Titan Engineering & Automation Limited is a wholly owned subsidiary of Titan. It was formerly known as Titan-Precision Engineering Division. The company now deals in machine building, automation and component manufacturing.

Titan Company acquired the historic Swiss watch brand Favre-Leuba in November 2011 for US$2.7 million.

In 2015, Titan entered a joint venture to sell products of the Swiss luxury brand Montblanc through its retail outlets. Titan's equity share in Montblanc India Retail Private Limited is 49% and Montblanc Services B.V. holds 51%.
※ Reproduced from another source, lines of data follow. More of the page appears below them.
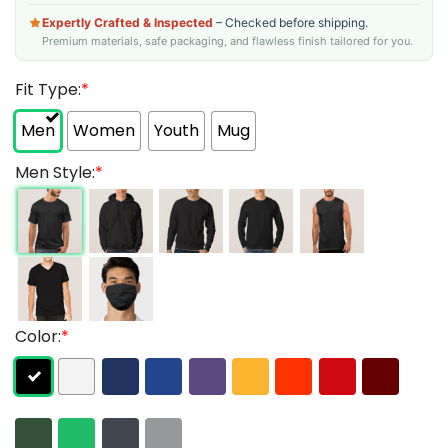
Expertly Crafted & Inspected
– Checked before shipping.
Premium materials, safe packaging, and flawless finish tailored for you.
Fit Type:
*
Men
Women
Youth
Mug
Men Style:
*
Color:
*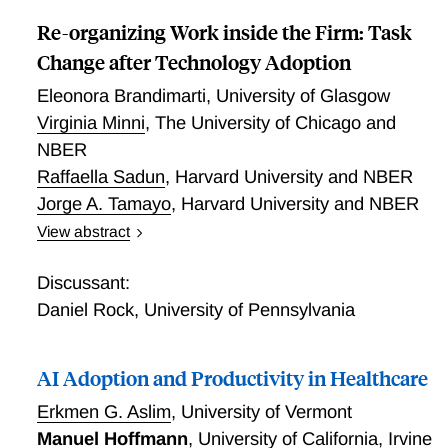
unintended psychological costs, even where it yields
other social benefits.
Re-organizing Work inside the Firm: Task
Change after Technology Adoption
Eleonora Brandimarti
,
University of Glasgow
Virginia Minni
,
The University of Chicago and
NBER
Raffaella Sadun
,
Harvard University and NBER
Jorge A. Tamayo
,
Harvard University and NBER
View abstract
We study task reorganization after technological
change using worker-task-level data from a large
Discussant:
Latin American bank. Two sequential interventions, a
Daniel Rock
,
University of Pennsylvania
mobile app automating routine transactions and a
subsequent redefinition of performance evaluation
AI Adoption and Productivity in Healthcare
criteria, separately shift production technology and
organizational design without displacing labor.
Erkmen G. Aslim
,
University of Vermont
Automation raises output per worker by roughly 20
Manuel Hoffmann
,
University of California, Irvine
percent but generates no task upgrading, despite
In 2016, Titan acquired a 62% stake in CaratLane for ₹357 crore. In 2023, Titan acquired another 27.18% stake in CaratLane from its founder and his family for ₹4621 crore in cash, following which its stake in the company increased to 98.28%. In 2024, Titan acquired the remaining stake in CaratLane.
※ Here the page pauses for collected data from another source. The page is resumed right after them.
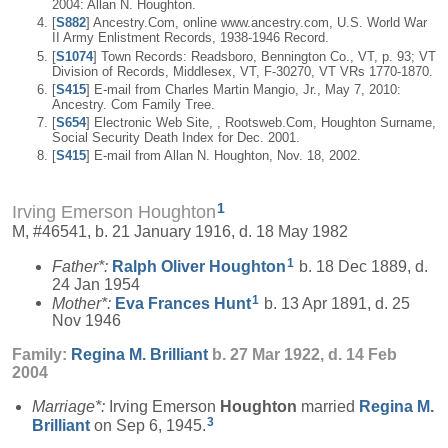
2004: Allan N. Houghton.
[
S882
] Ancestry.Com, online www.ancestry.com, U.S. World War
II Army Enlistment Records, 1938-1946 Record.
[
S1074
] Town Records: Readsboro, Bennington Co., VT, p. 93; VT
Division of Records, Middlesex, VT, F-30270, VT VRs 1770-1870.
[
S415
] E-mail from Charles Martin Mangio, Jr., May 7, 2010:
Ancestry. Com Family Tree.
[
S654
] Electronic Web Site, , Rootsweb.Com, Houghton Surname,
Social Security Death Index for Dec. 2001.
[
S415
] E-mail from Allan N. Houghton, Nov. 18, 2002.
1
Irving Emerson Houghton
M, #46541, b. 21 January 1916, d. 18 May 1982
1
Father*:
Ralph Oliver
Houghton
b. 18 Dec 1889, d.
24 Jan 1954
1
Mother*:
Eva Frances
Hunt
b. 13 Apr 1891, d. 25
Nov 1946
Family:
Regina M.
Brilliant
b. 27 Mar 1922, d. 14 Feb
2004
Marriage*:
Irving Emerson
Houghton
married
Regina M.
3
Brilliant
on Sep 6, 1945.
In mid-2025, Titan Company Limited acquired 67% stake in the UAE-based Damas Jewellery and enables the company's expansion across the six GCC countries - UAE, Saudi Arabia, Qatar, Oman, Kuwait and Bahrain.

===Brands ===

- Watches and Wearables
  - Titan
  - Titan Exacta
  - Titan Clocks
  - Zoop by Titan
  - Edge by Titan
  - Titan Octane
  - Xylys
  - Raga by Titan
  - Nebula by Titan
  - Fastrack
  - Fastrack smart
  - Sonata
  - Titan smart
  - SF Watch by Sonata
  - Helios
  - Titan World
- Jewellery
  - Tanishq
  - Zoya
  - Mia
  - CaratLane
  - beYon
- Eyewear
  - Titan Eyeplus
  - Fastrack Eyecare
- Indian Dress Wear
  - Taneira
- Fragrances and Fashion Accessories
  - Skinn
  - Titan Belts and Wallets
  - Fastrack Bags
  - IRTH

====Fastrack====

Fastrack

Fastrack is an Indian fashion accessory brand, launched in 1998 as a sub-brand of Titan Watches. In 2005, Fastrack was spun off as an independent brand targeting the urban youth and growing fashion industry in India.
Fastrack began opening retail stores throughout the country. The first store was opened in early 2009.

Fastrack Entered the Affordable Smart Segment with the Launch of Reflex Beat+ in 2023 Fastrack now has presence across multiple categories, like eyewear, backpacks, watches and wearables.